▶ [Document passage]:
----
M and L cones in macaque fovea connect to midget ganglion cells by different numbers of excitatory synapses.

Visual acuity depends on the fine-grained neural image set by the foveal cone mosaic. To preserve this spatial detail, cones transmit through non-divergent pathways: cone-->midget bipolar cell-->midget ganglion cell. Adequate gain must be established along each pathway; crosstalk and sources of variation between pathways must be minimized. These requirements raise fundamental questions regarding the synaptic connections: (1) how many synapses from bipolar to ganglion cell transmit a cone signal and with what degree of crosstalk between adjacent pathways; (2) how accurately these connections are reproduced across the mosaic; and (3) whether the midget circuits for middle (M) and long (L) wavelength sensitive cones are the same. We report here that the midget ganglion cell collects without crosstalk either 28 +/- 4 or 47 +/- 3 midget bipolar synapses. Two cone types are defined by this difference; being about equal in number and distributing randomly in small clusters of like type, they are probably M and L.

Monochromatism determined at a long-wavelength/middle-wavelength cone-antagonistic locus.

The foveal increment threshold spectral sensitivity function for a 500 msec raised cosine stimulus without spatial edges exhibits a sharp drop or "notch" in sensitivity that coincides with the wavelength of a long-wavelength adapting field. An appropriate name for this phenomenon is the "Sloan notch", after Louise Sloan, who first observed a notch in a foveal threshold spectrum. We have examined suprathreshold discriminability on both sides of the Sloan notch produced by a 6700 td, 578 nm adapting field. In a temporal two-alternative forced-choice paradigm, a suprathreshold 650 nm low-frequency "standard" stimulus was paired with low-frequency "test" stimuli, of wavelength between 600 and 670 nm and varied intensity; the observer's task was to identify the interval containing the standard. Discriminability of the test and standard typically dropped to chance for some particular test intensity, producing "indiscriminability action spectra", up to 0.7 log units above threshold. Truncated spectra (between about 530 and 560 nm) were also obtained from observers on the middle wavelength side of the Sloan notch, for a 550 nm standard. The indiscriminability action spectra of each observer were identical, up to scaling, with the observer's threshold action spectrum. Analysis of the action spectra shows that the indiscriminable stimuli are rendered equivalent at the input to a neural pathway where L- and M-cone signals converge with opposite sign. We also investigated discriminability in the spectral region containing and immediately surrounding the Sloan notch. Suprathreshold stimuli in the spectral region near the notch produce percepts that are always discriminable from 650 and 550 nm standards (and from one another), and thus we conclude that in this spectral region, perception is mediated in part by a pathway distinct from that which signals the standards. The action spectrum of this latter pathway was estimated with a variant of the discrimination procedure, and found similar to V lambda over the spectral region 575-610 nm.
----
▶ [Required actions]:
(1) In the passage on foveal cone vision, why do the authors conclude that the two cone types are probably M and L?
(2) In the passage on foveal cone vision, what were the retinal illuminance and wavelength of the adapting field that produced the Sloan notch?

▶ [Input data]:
----
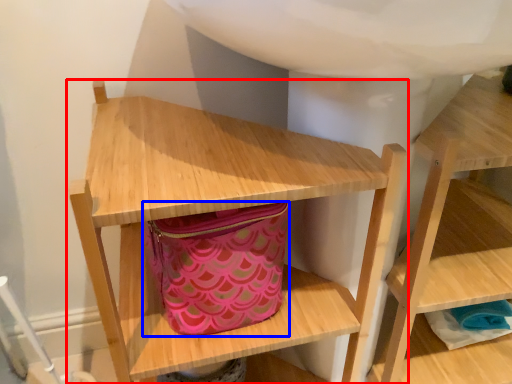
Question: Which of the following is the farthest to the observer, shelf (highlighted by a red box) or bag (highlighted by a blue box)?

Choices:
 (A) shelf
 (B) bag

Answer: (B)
----
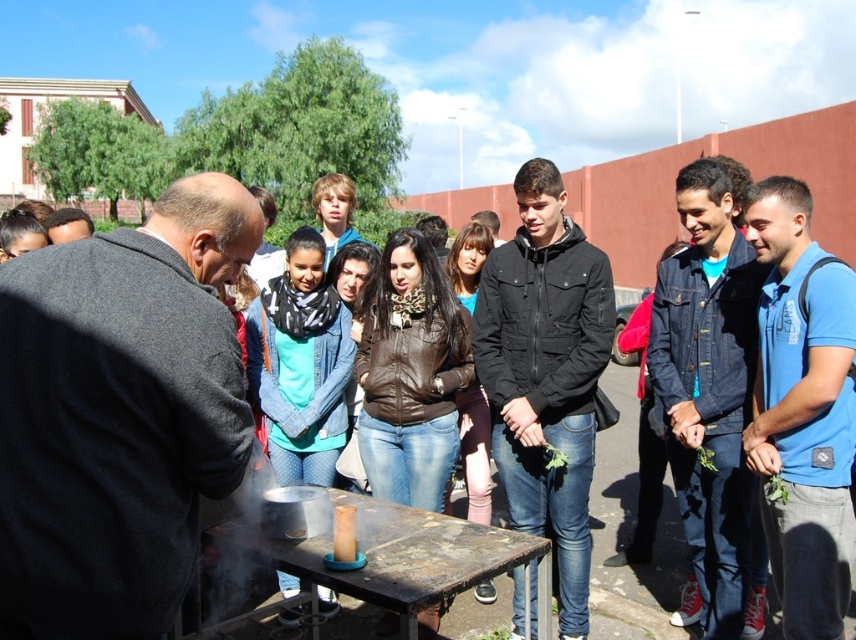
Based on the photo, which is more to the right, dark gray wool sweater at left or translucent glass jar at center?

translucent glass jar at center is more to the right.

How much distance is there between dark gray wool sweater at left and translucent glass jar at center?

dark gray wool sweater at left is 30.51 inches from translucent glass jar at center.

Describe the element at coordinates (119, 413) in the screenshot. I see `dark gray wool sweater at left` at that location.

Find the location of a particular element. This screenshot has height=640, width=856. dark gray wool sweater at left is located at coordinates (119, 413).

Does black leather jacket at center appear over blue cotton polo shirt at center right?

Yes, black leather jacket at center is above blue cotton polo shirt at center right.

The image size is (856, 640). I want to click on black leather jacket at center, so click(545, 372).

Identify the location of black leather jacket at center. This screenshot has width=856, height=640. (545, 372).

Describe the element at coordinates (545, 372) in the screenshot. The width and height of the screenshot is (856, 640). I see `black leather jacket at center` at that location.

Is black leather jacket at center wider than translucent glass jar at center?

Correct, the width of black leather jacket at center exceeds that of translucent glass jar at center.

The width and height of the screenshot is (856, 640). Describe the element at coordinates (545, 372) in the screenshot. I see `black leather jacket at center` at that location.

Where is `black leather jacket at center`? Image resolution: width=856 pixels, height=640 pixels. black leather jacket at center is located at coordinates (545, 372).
----
▶ [List of answers]:
(1) The two types, defined by whether a midget ganglion cell collects 28 +/- 4 or 47 +/- 3 midget bipolar synapses, are about equal in number. They also distribute randomly in small clusters of like type.

(2) 6700 td at 578 nm.